● **Problem requirements**: Return the stretch from the line with "Antibiotics are not a replacement for the" through the line with "start however acc" in the data below, character for character, skipping all pictures.

(Transcribed page contents)
=== Begin Enclosure ===
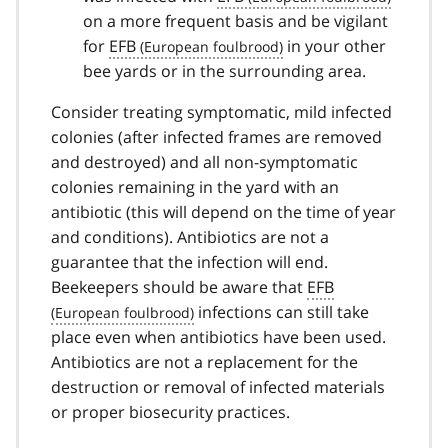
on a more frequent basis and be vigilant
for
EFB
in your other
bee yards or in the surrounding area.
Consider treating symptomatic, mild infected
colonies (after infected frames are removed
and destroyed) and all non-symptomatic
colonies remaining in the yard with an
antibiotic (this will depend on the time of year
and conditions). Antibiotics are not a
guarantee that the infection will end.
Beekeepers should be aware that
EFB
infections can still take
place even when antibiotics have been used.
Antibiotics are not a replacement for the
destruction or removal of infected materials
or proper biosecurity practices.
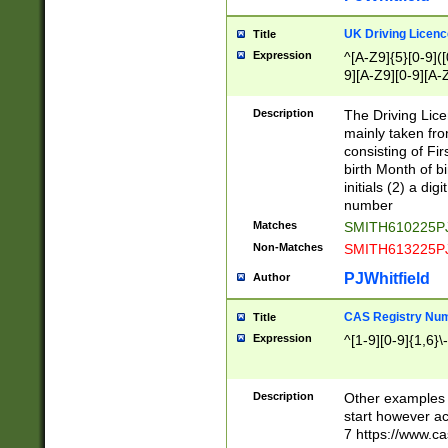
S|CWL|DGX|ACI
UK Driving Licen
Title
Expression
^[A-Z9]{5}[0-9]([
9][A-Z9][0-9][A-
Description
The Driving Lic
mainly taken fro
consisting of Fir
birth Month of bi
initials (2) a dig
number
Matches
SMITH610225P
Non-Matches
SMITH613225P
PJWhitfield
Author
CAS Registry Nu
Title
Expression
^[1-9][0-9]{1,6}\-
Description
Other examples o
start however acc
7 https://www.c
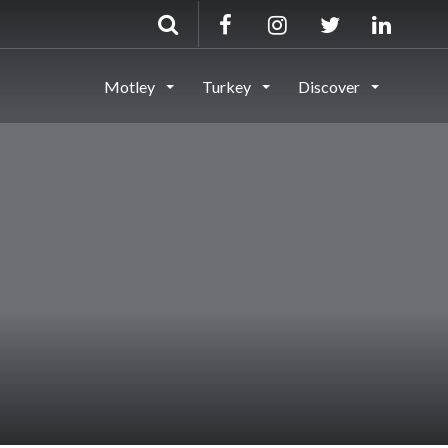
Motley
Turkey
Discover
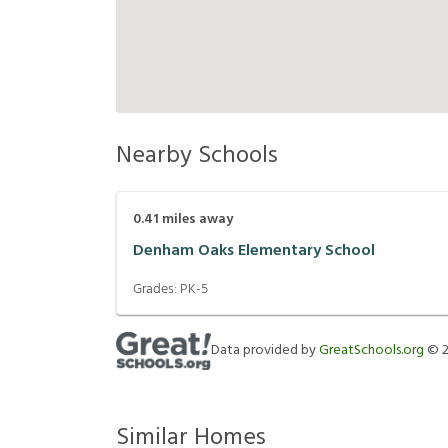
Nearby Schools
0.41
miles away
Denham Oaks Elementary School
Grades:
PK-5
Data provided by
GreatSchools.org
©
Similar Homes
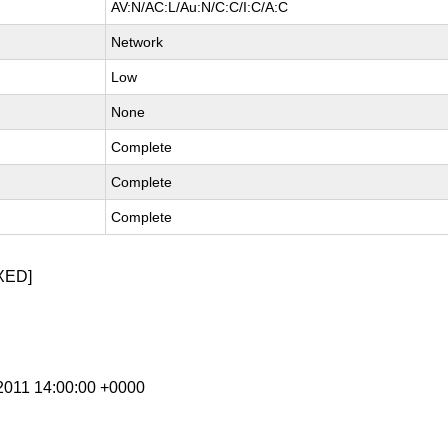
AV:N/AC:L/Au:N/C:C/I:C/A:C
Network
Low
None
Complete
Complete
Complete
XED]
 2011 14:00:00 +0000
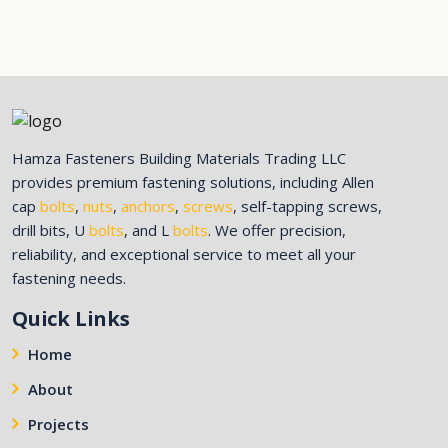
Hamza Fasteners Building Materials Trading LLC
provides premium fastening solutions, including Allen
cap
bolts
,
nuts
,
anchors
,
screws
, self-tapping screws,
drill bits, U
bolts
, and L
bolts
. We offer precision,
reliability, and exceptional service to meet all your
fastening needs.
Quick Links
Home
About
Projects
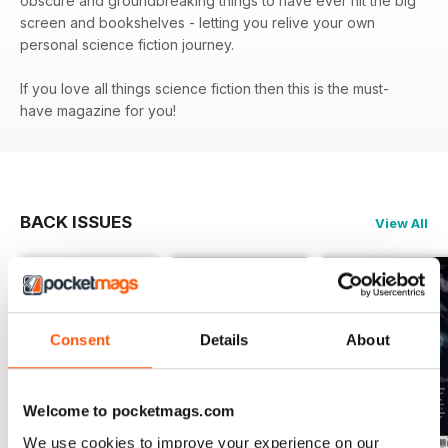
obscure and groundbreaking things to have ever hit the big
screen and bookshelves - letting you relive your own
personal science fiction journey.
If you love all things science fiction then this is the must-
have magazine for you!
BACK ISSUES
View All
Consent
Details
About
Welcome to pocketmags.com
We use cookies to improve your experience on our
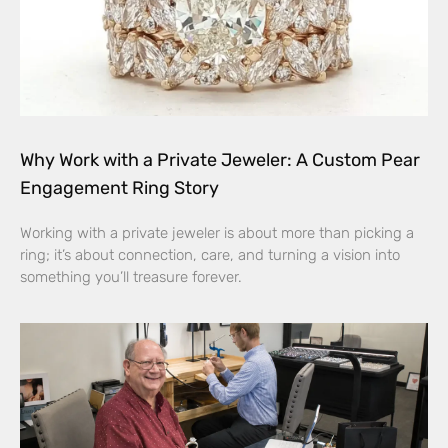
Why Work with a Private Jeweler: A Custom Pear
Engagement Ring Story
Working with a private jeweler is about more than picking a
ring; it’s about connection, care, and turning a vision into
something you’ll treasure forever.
=== End Enclosure ===
=== Begin Enclosure ===
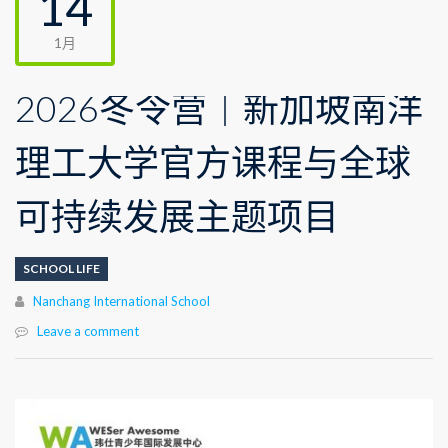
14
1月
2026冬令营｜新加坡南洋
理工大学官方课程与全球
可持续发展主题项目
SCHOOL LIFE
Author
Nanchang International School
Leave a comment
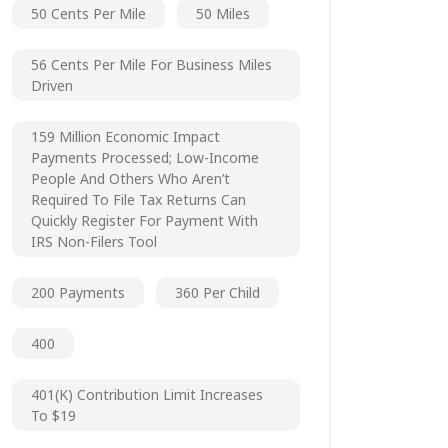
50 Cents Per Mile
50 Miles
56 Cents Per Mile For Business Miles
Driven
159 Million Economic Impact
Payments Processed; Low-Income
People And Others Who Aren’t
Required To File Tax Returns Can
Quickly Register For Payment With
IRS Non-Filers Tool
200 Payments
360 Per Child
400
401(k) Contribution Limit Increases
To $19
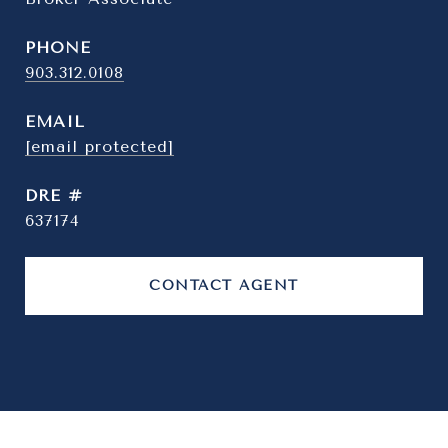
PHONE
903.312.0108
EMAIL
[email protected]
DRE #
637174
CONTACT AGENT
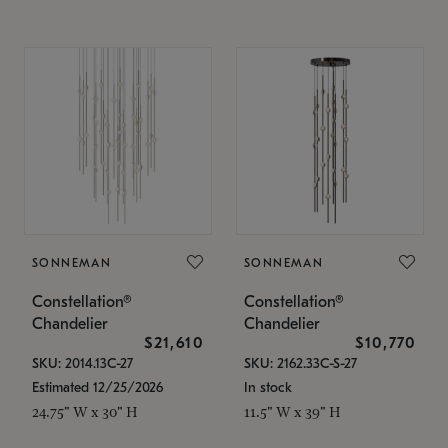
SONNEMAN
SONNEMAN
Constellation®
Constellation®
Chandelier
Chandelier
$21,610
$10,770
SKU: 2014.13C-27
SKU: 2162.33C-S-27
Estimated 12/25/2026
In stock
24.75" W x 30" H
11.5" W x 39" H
=== End Enclosure ===
● **Written response**:
Antibiotics are not a replacement for the
destruction or removal of infected materials
or proper biosecurity practices.
S|CWL|DGX|ACI
UK Driving Licen
Title
Expression
^[A-Z9]{5}[0-9]([
9][A-Z9][0-9][A-
Description
The Driving Lic
mainly taken fro
consisting of Fir
birth Month of bi
initials (2) a dig
number
Matches
SMITH610225P
Non-Matches
SMITH613225P
PJWhitfield
Author
CAS Registry Nu
Title
Expression
^[1-9][0-9]{1,6}\-
Description
Other examples o
start however acc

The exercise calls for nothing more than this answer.